Aim of the exercise: Would you give the entries again word for word, with no pictures in the copy?

[Dataset entries]

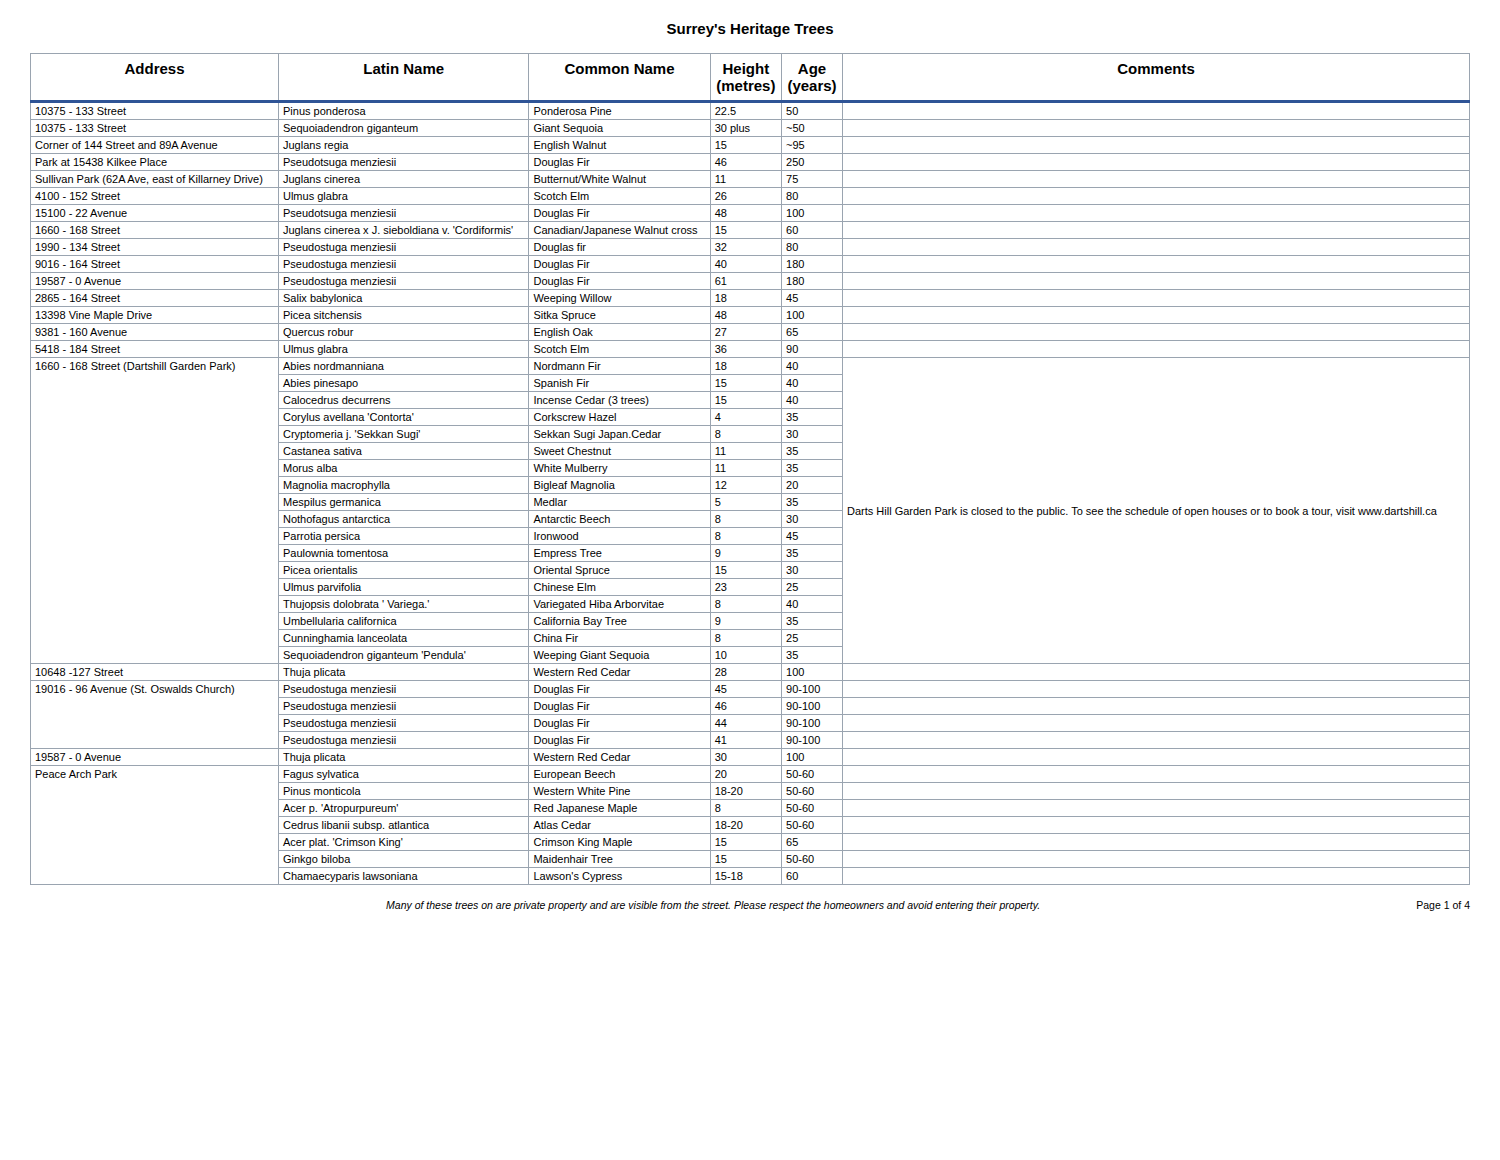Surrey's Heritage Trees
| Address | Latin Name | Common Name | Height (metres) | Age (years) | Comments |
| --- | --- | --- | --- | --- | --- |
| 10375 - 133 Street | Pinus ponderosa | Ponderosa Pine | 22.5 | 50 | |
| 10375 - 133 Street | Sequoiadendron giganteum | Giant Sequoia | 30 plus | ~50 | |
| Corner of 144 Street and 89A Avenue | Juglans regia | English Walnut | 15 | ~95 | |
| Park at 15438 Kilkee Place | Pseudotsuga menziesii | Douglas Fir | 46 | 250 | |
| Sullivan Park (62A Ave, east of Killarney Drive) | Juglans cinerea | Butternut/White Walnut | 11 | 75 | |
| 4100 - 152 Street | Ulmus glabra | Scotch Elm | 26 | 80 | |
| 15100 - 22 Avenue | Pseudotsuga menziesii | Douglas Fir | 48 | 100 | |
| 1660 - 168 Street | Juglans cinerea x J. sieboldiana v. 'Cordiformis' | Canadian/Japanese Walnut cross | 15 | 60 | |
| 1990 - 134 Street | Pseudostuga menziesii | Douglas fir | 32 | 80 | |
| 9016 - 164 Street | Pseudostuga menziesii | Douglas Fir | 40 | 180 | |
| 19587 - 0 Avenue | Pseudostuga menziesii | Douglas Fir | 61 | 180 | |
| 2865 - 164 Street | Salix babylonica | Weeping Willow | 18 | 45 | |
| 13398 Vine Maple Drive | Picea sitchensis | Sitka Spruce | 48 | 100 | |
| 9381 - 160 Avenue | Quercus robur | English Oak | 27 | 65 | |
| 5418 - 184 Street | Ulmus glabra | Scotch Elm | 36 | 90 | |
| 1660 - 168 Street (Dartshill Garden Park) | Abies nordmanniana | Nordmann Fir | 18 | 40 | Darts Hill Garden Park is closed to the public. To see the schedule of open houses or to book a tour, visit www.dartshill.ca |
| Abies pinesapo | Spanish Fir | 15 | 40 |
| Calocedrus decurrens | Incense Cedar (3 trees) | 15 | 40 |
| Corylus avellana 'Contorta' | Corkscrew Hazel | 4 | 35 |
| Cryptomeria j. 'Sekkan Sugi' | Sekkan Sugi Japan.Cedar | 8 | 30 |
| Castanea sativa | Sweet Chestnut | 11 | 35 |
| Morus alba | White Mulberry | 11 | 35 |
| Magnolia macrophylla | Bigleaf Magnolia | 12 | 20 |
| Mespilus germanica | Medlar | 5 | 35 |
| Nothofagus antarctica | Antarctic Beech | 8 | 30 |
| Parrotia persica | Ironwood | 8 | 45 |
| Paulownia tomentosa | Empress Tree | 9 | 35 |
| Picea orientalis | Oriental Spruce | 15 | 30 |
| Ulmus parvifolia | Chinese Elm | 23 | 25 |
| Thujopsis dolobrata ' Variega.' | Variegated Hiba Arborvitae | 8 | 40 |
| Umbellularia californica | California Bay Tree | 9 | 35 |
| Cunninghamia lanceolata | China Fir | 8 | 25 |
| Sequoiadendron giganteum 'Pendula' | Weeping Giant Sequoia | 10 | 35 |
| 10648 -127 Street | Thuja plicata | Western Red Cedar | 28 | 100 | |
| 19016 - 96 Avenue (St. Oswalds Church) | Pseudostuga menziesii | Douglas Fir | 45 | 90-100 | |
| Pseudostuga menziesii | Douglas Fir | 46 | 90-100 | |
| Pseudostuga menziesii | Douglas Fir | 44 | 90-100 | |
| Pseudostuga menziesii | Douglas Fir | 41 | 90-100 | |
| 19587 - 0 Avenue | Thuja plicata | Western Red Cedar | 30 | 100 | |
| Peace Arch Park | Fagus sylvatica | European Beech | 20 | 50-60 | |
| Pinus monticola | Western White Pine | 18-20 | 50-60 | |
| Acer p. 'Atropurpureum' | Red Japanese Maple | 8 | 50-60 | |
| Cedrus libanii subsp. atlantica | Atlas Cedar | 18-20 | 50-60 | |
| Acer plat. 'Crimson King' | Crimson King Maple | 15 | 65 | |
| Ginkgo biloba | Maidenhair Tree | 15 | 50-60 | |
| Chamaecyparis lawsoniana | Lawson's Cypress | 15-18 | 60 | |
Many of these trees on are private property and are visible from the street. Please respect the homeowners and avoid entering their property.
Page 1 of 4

Solution for this problem:
Surrey's Heritage Trees
| Address | Latin Name | Common Name | Height (metres) | Age (years) | Comments |
| --- | --- | --- | --- | --- | --- |
| 10375 - 133 Street | Pinus ponderosa | Ponderosa Pine | 22.5 | 50 | |
| 10375 - 133 Street | Sequoiadendron giganteum | Giant Sequoia | 30 plus | ~50 | |
| Corner of 144 Street and 89A Avenue | Juglans regia | English Walnut | 15 | ~95 | |
| Park at 15438 Kilkee Place | Pseudotsuga menziesii | Douglas Fir | 46 | 250 | |
| Sullivan Park (62A Ave, east of Killarney Drive) | Juglans cinerea | Butternut/White Walnut | 11 | 75 | |
| 4100 - 152 Street | Ulmus glabra | Scotch Elm | 26 | 80 | |
| 15100 - 22 Avenue | Pseudotsuga menziesii | Douglas Fir | 48 | 100 | |
| 1660 - 168 Street | Juglans cinerea x J. sieboldiana v. 'Cordiformis' | Canadian/Japanese Walnut cross | 15 | 60 | |
| 1990 - 134 Street | Pseudostuga menziesii | Douglas fir | 32 | 80 | |
| 9016 - 164 Street | Pseudostuga menziesii | Douglas Fir | 40 | 180 | |
| 19587 - 0 Avenue | Pseudostuga menziesii | Douglas Fir | 61 | 180 | |
| 2865 - 164 Street | Salix babylonica | Weeping Willow | 18 | 45 | |
| 13398 Vine Maple Drive | Picea sitchensis | Sitka Spruce | 48 | 100 | |
| 9381 - 160 Avenue | Quercus robur | English Oak | 27 | 65 | |
| 5418 - 184 Street | Ulmus glabra | Scotch Elm | 36 | 90 | |
| 1660 - 168 Street (Dartshill Garden Park) | Abies nordmanniana | Nordmann Fir | 18 | 40 | Darts Hill Garden Park is closed to the public. To see the schedule of open houses or to book a tour, visit www.dartshill.ca |
| Abies pinesapo | Spanish Fir | 15 | 40 |
| Calocedrus decurrens | Incense Cedar (3 trees) | 15 | 40 |
| Corylus avellana 'Contorta' | Corkscrew Hazel | 4 | 35 |
| Cryptomeria j. 'Sekkan Sugi' | Sekkan Sugi Japan.Cedar | 8 | 30 |
| Castanea sativa | Sweet Chestnut | 11 | 35 |
| Morus alba | White Mulberry | 11 | 35 |
| Magnolia macrophylla | Bigleaf Magnolia | 12 | 20 |
| Mespilus germanica | Medlar | 5 | 35 |
| Nothofagus antarctica | Antarctic Beech | 8 | 30 |
| Parrotia persica | Ironwood | 8 | 45 |
| Paulownia tomentosa | Empress Tree | 9 | 35 |
| Picea orientalis | Oriental Spruce | 15 | 30 |
| Ulmus parvifolia | Chinese Elm | 23 | 25 |
| Thujopsis dolobrata ' Variega.' | Variegated Hiba Arborvitae | 8 | 40 |
| Umbellularia californica | California Bay Tree | 9 | 35 |
| Cunninghamia lanceolata | China Fir | 8 | 25 |
| Sequoiadendron giganteum 'Pendula' | Weeping Giant Sequoia | 10 | 35 |
| 10648 -127 Street | Thuja plicata | Western Red Cedar | 28 | 100 | |
| 19016 - 96 Avenue (St. Oswalds Church) | Pseudostuga menziesii | Douglas Fir | 45 | 90-100 | |
| Pseudostuga menziesii | Douglas Fir | 46 | 90-100 | |
| Pseudostuga menziesii | Douglas Fir | 44 | 90-100 | |
| Pseudostuga menziesii | Douglas Fir | 41 | 90-100 | |
| 19587 - 0 Avenue | Thuja plicata | Western Red Cedar | 30 | 100 | |
| Peace Arch Park | Fagus sylvatica | European Beech | 20 | 50-60 | |
| Pinus monticola | Western White Pine | 18-20 | 50-60 | |
| Acer p. 'Atropurpureum' | Red Japanese Maple | 8 | 50-60 | |
| Cedrus libanii subsp. atlantica | Atlas Cedar | 18-20 | 50-60 | |
| Acer plat. 'Crimson King' | Crimson King Maple | 15 | 65 | |
| Ginkgo biloba | Maidenhair Tree | 15 | 50-60 | |
| Chamaecyparis lawsoniana | Lawson's Cypress | 15-18 | 60 | |
Many of these trees on are private property and are visible from the street. Please respect the homeowners and avoid entering their property.
Page 1 of 4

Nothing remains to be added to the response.